- TAREFA PROPOSTA A -
Resuma em duas frases a reportagem sobre Lola Benvenutti.

- TRECHO PARA LEITURA -

####

Gabriela Natalia da Silva, nascida no interior de SP e conhecida como Lola Benvenutti, rejeita o estigma de Bruna Surfistinha: “puta que sofre”

FONTE: PORTAL TERRA 
Desde criança, Gabriela Natália da Silva tinha uma enorme curiosidade por sexo. Nascida em
Pirassununga, interior de São Paulo, ficava encantada quando via peitos à mostra nos desfiles
de Carnaval pela TV.
Perdeu a virgindade aos 11, com um homem de 30 que conheceu pela internet. “Ele não estava bem com aquilo, por ele, ele não teria feito, fui eu que pressionei”, afirma. Aos 17, decidiu cobrar por aquilo que já fazia de graça. “Foi natural para mim.”  O codinome Lola Benvenutti virou seu nome ‘de guerra’ e, a partir de um blog, começou a chamar a atenção das pessoas da pequena cidade, que voltaram as atenções e os julgamentos aos pais, um ex-militar e uma enfermeira.
Lola estudou em bons colégios, passou na Universidade Federal de São Carlos (UFSCar) e se formou em letras aos 20 anos, mas escolheu seguir na profissão mais antiga do mundo a despeito dos problemas que ela própria e sua família ganharam com a decisão.
Hoje, aos 22, mora no apartamento próprio no bairro dos Jardins, em São Paulo e, no próximo dia 11, lança um livro sobre sua história, O Prazer é Todo Nosso, que também já está na mira de alguns diretores interessados na adaptação para o teatro e para o cinema. 
Ela rejeita a comparação com Bruna Surfistinha e a fantasia acerca da profissão. “Sou uma em um milhão, sou privilegiada. A realidade nem sempre é tão bonita quanto eu vivo.” Também foge dos estereótipos. Vestida com um look romântico – calça preta, camisa florida e blazer pêssego, além de brincos de pérola -, encara o trabalho com delicadeza. “Eu vejo de uma maneira muito romântica talvez, muito delicada.”
Confira os melhores trechos da conversa e o ensaio exclusivo feito em uma suíte do motel Lush, na zona sul da capital paulista.

####

- TAREFA PROPOSTA B -
Copie sem nenhuma alteração a parte dos registros que começa na linha que contém "scientific name: Strophostyles umbellata" e segue até o fim dos registros, com as duas pontas incluídas. Deixe as imagens de fora da resposta.

####

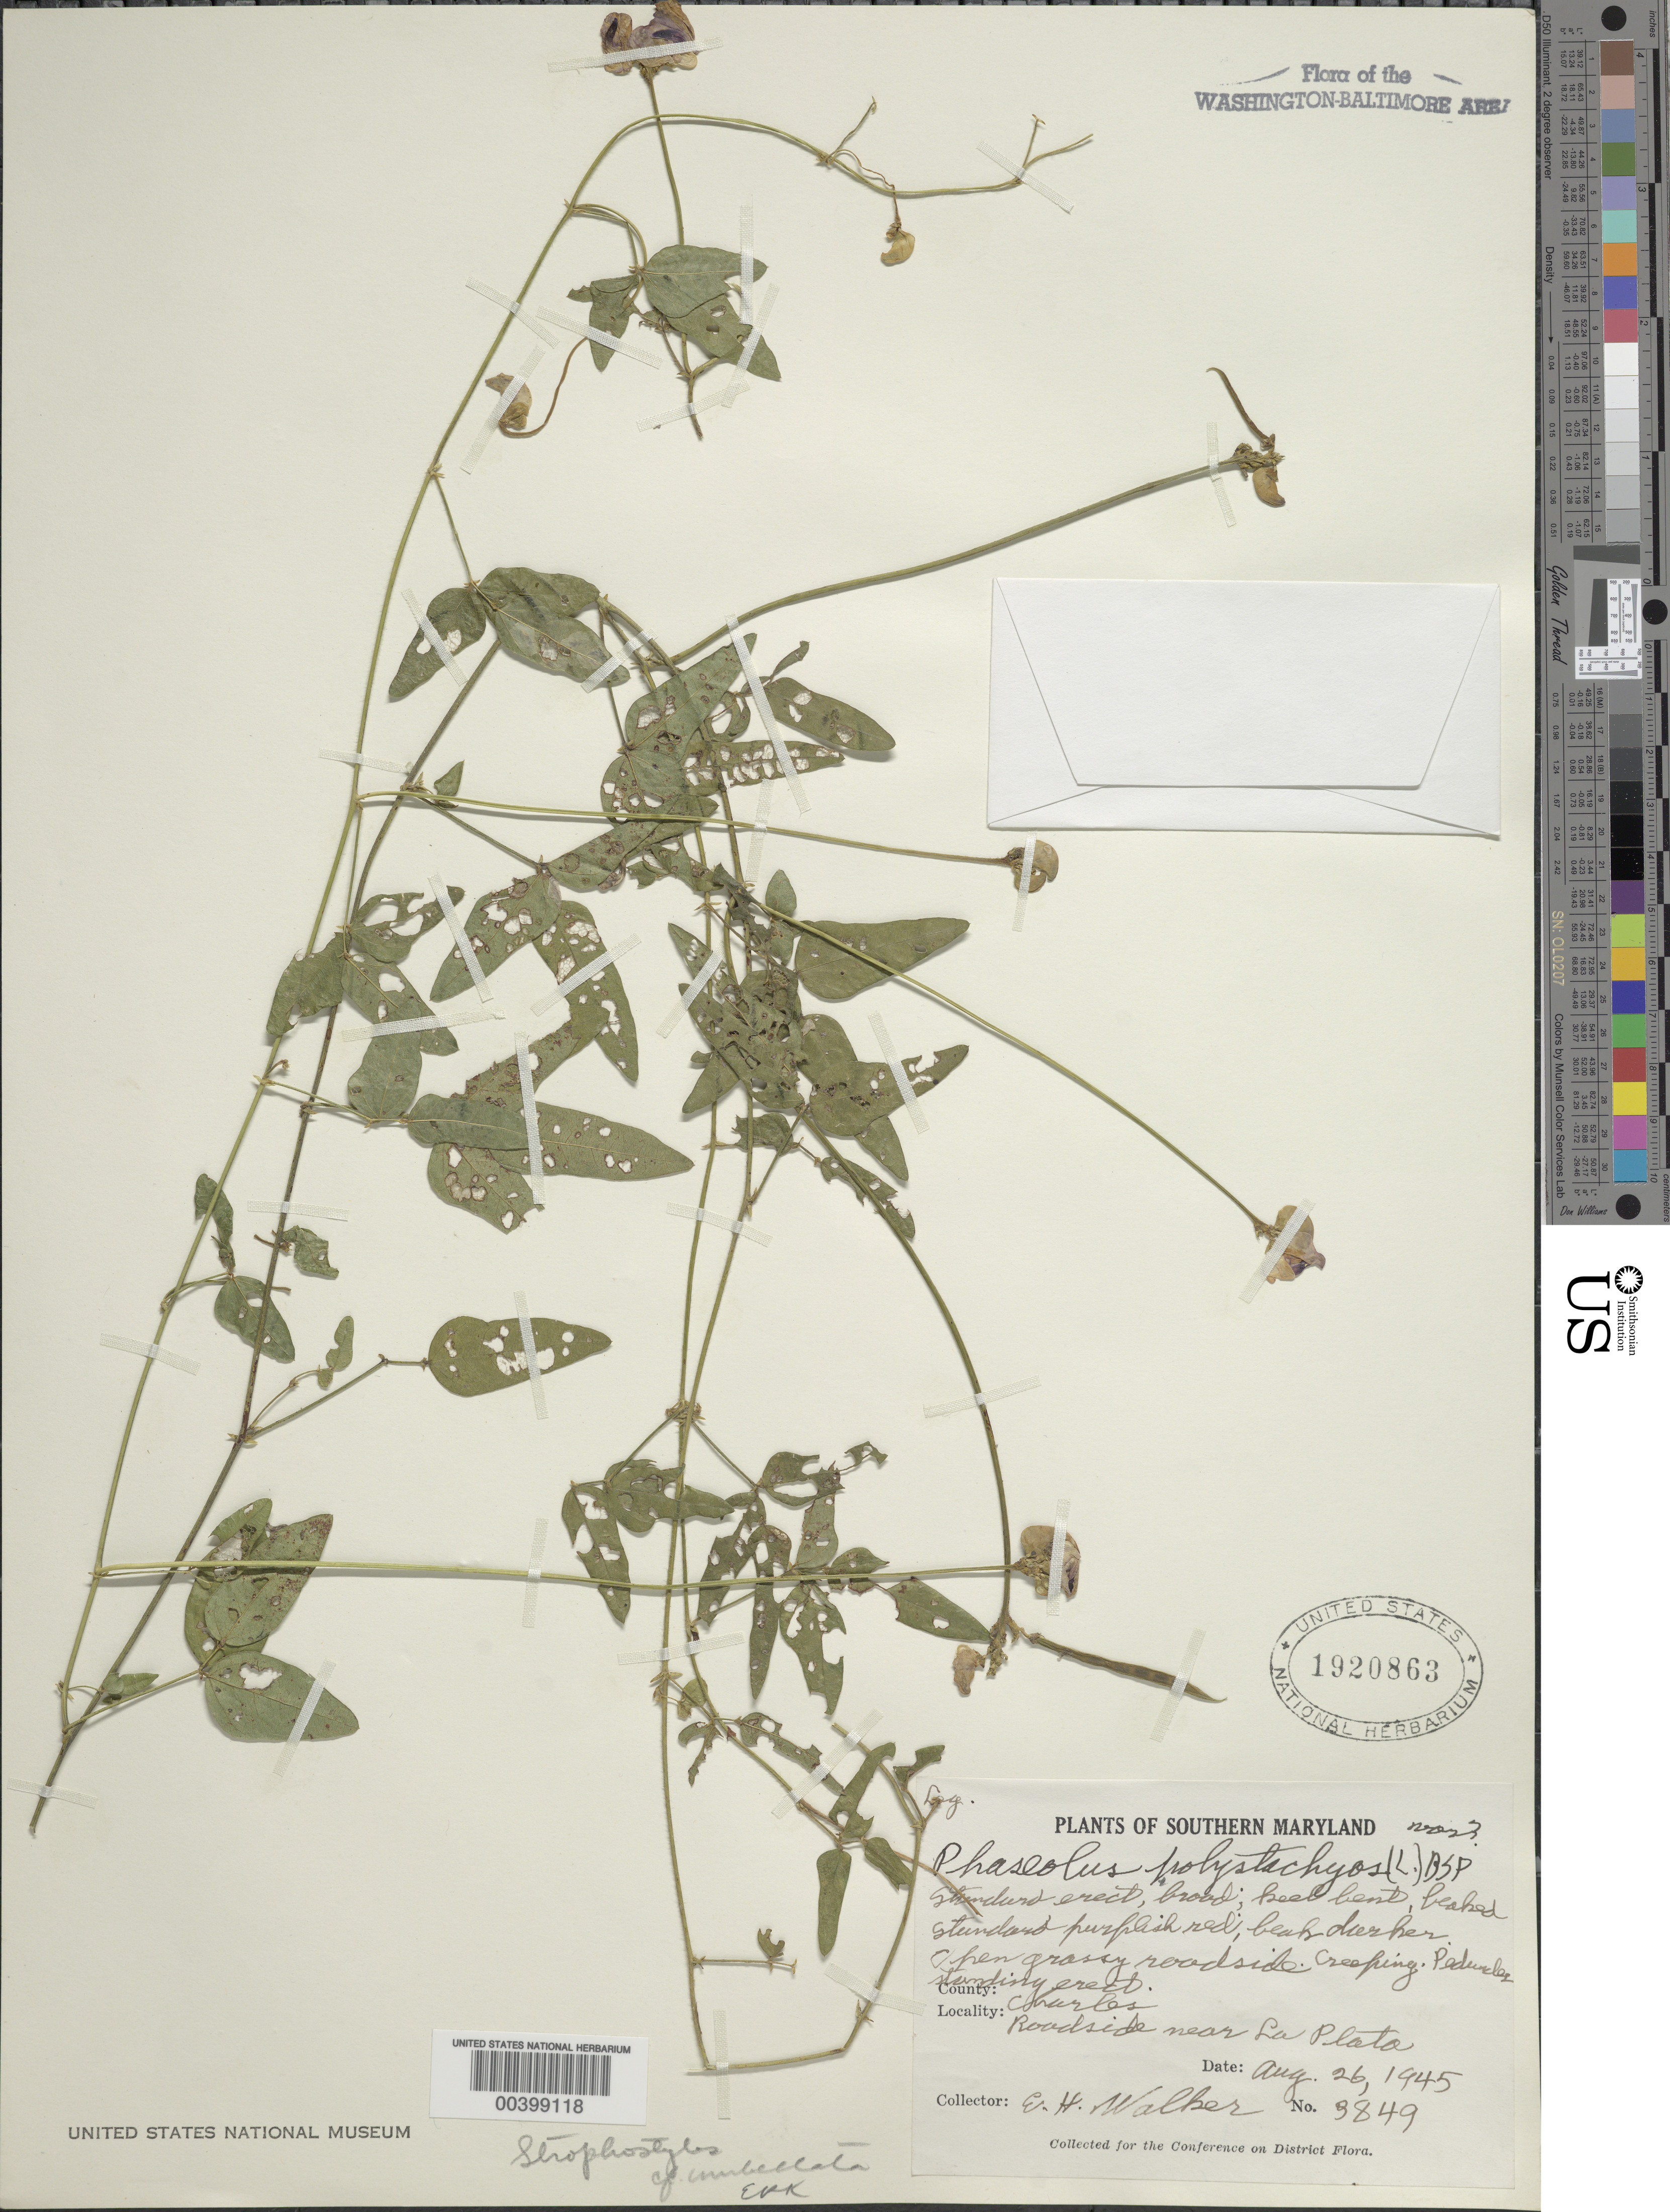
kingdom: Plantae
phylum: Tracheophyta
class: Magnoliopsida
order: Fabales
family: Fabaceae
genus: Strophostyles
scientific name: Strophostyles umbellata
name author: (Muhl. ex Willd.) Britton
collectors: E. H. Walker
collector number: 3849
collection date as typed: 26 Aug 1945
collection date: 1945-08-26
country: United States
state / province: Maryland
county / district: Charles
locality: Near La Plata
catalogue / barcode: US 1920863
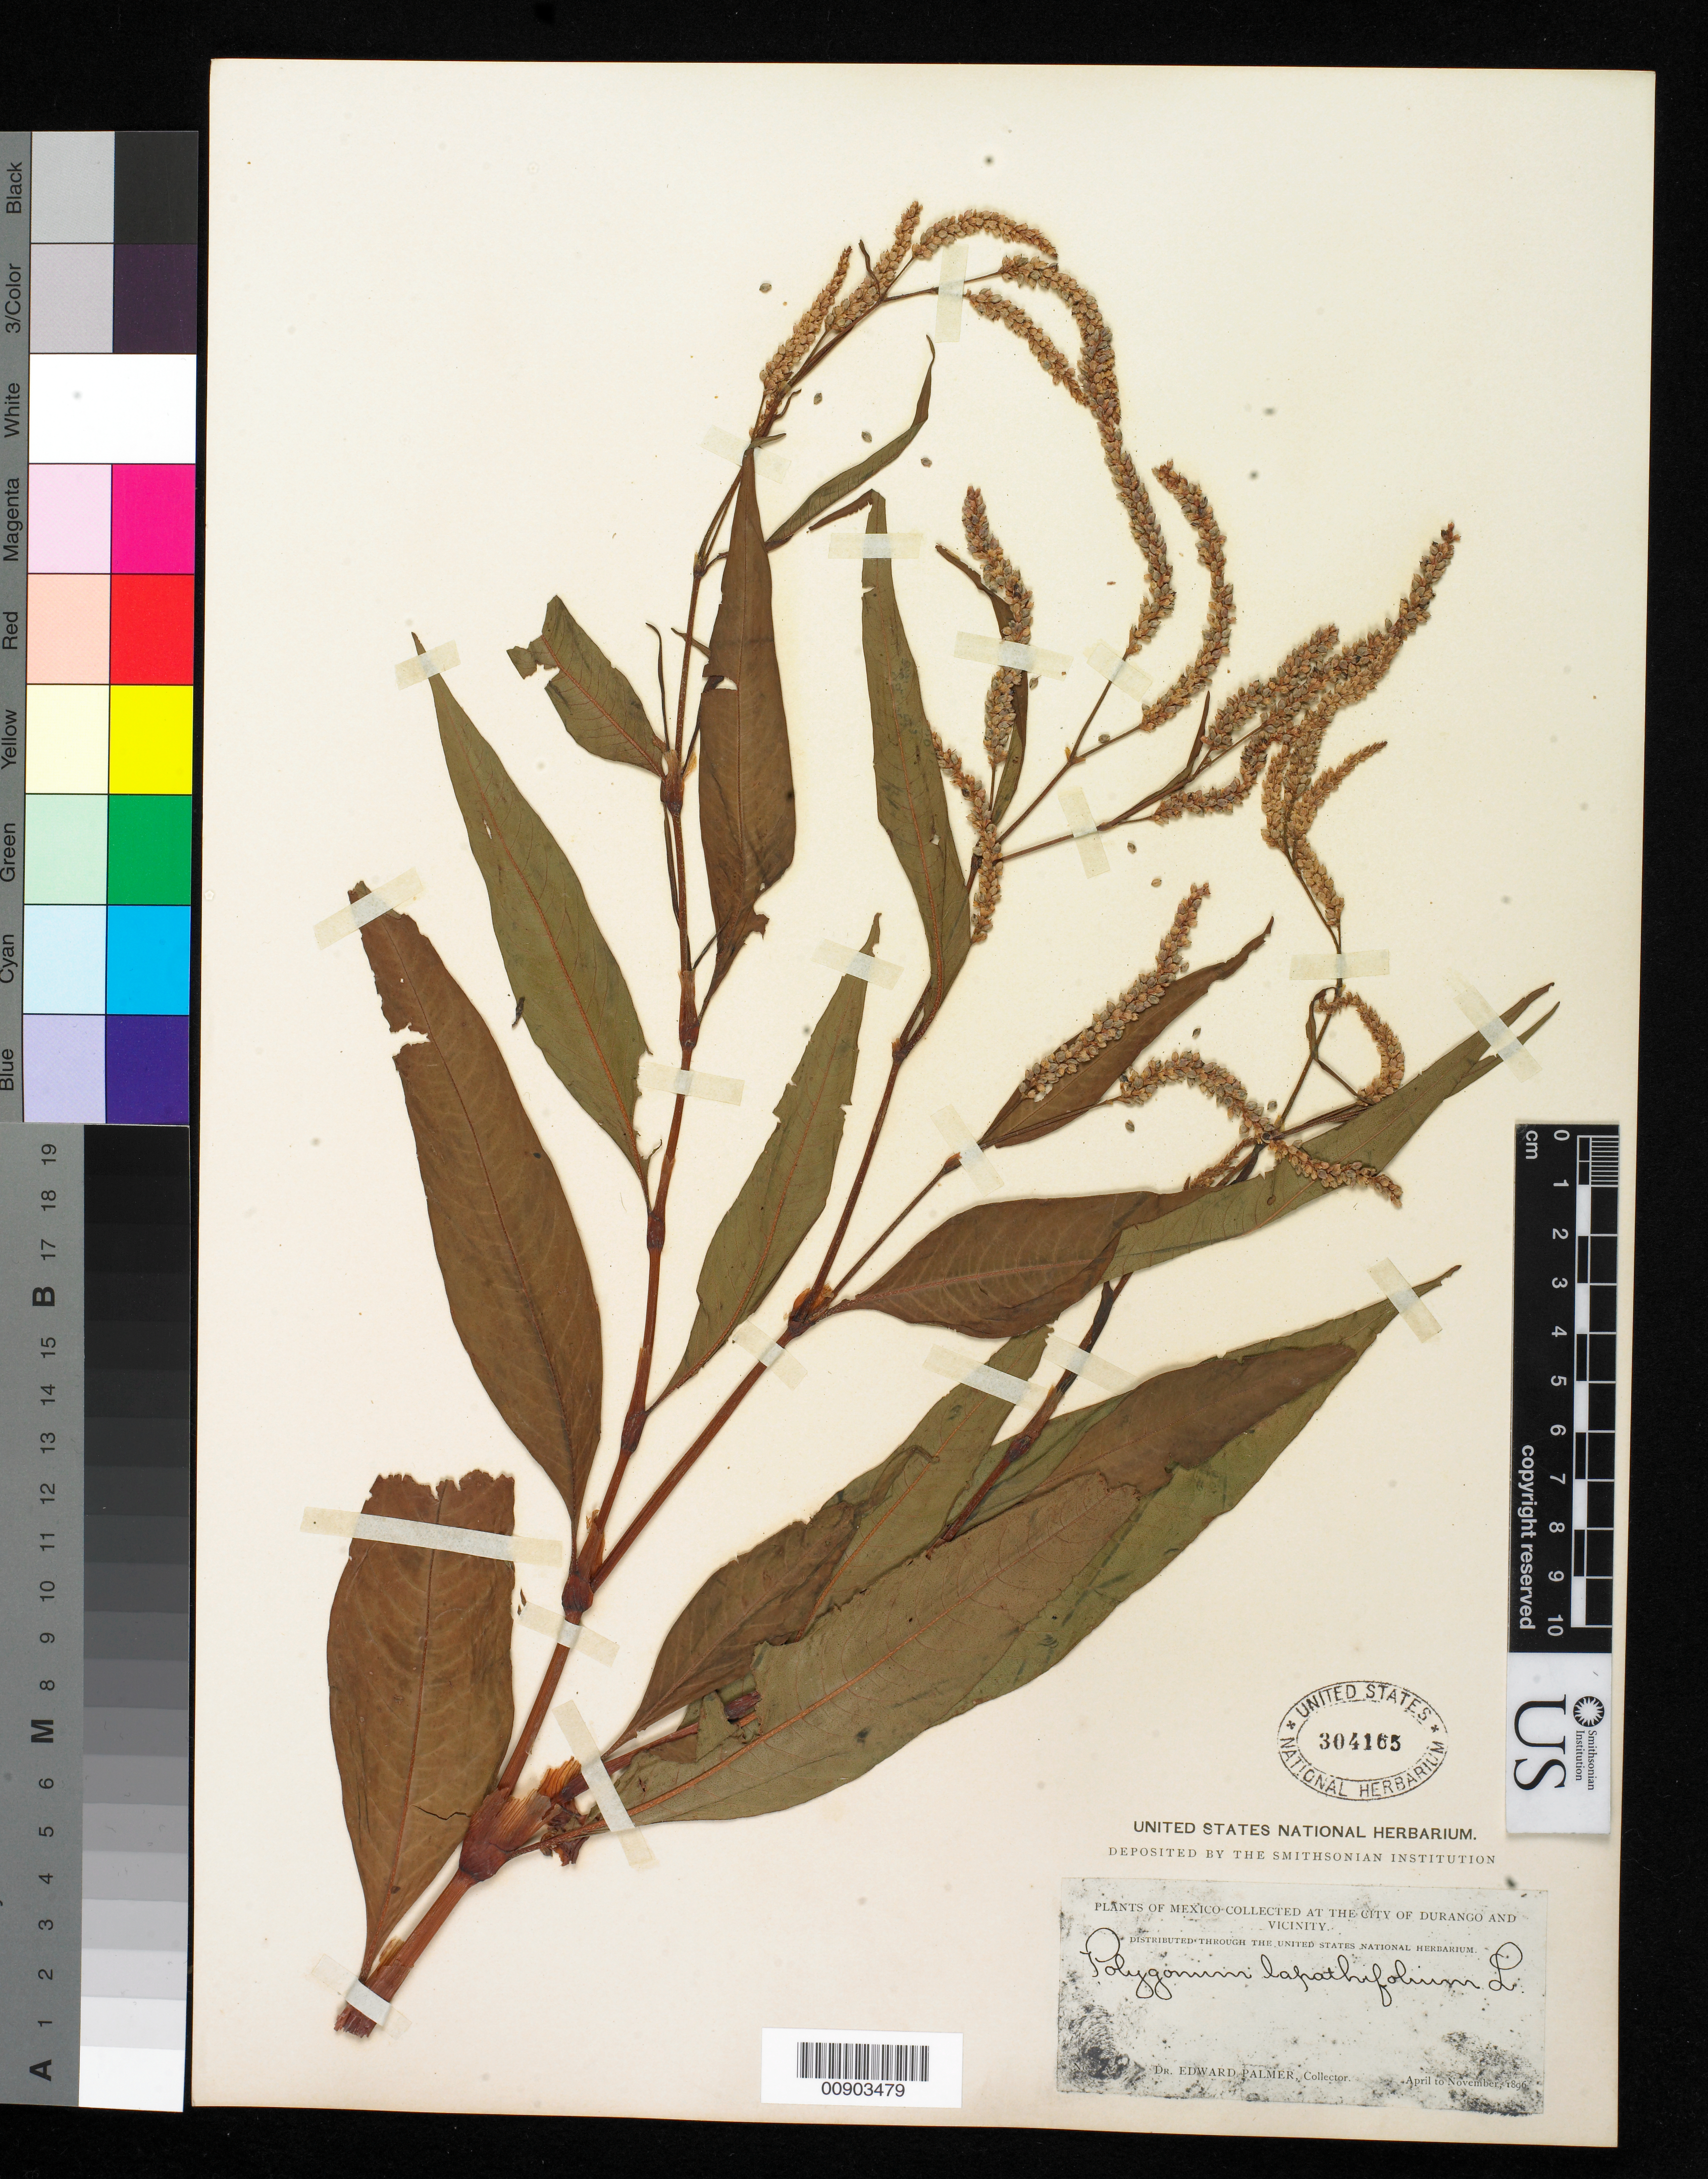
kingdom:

####

- RESPOSTA COMPLETA A -
Gabriela Natália da Silva, nascida em Pirassununga e conhecida como Lola Benvenutti, formou-se em letras pela UFSCar aos 20 anos, mas escolheu seguir como garota de programa. Aos 22, ela mora em apartamento próprio nos Jardins, em São Paulo, lança o livro O Prazer é Todo Nosso e rejeita a comparação com Bruna Surfistinha, dizendo-se privilegiada.

- RESPOSTA COMPLETA B -
scientific name: Strophostyles umbellata
name author: (Muhl. ex Willd.) Britton
collectors: E. H. Walker
collector number: 3849
collection date as typed: 26 Aug 1945
collection date: 1945-08-26
country: United States
state / province: Maryland
county / district: Charles
locality: Near La Plata
catalogue / barcode: US 1920863
kingdom:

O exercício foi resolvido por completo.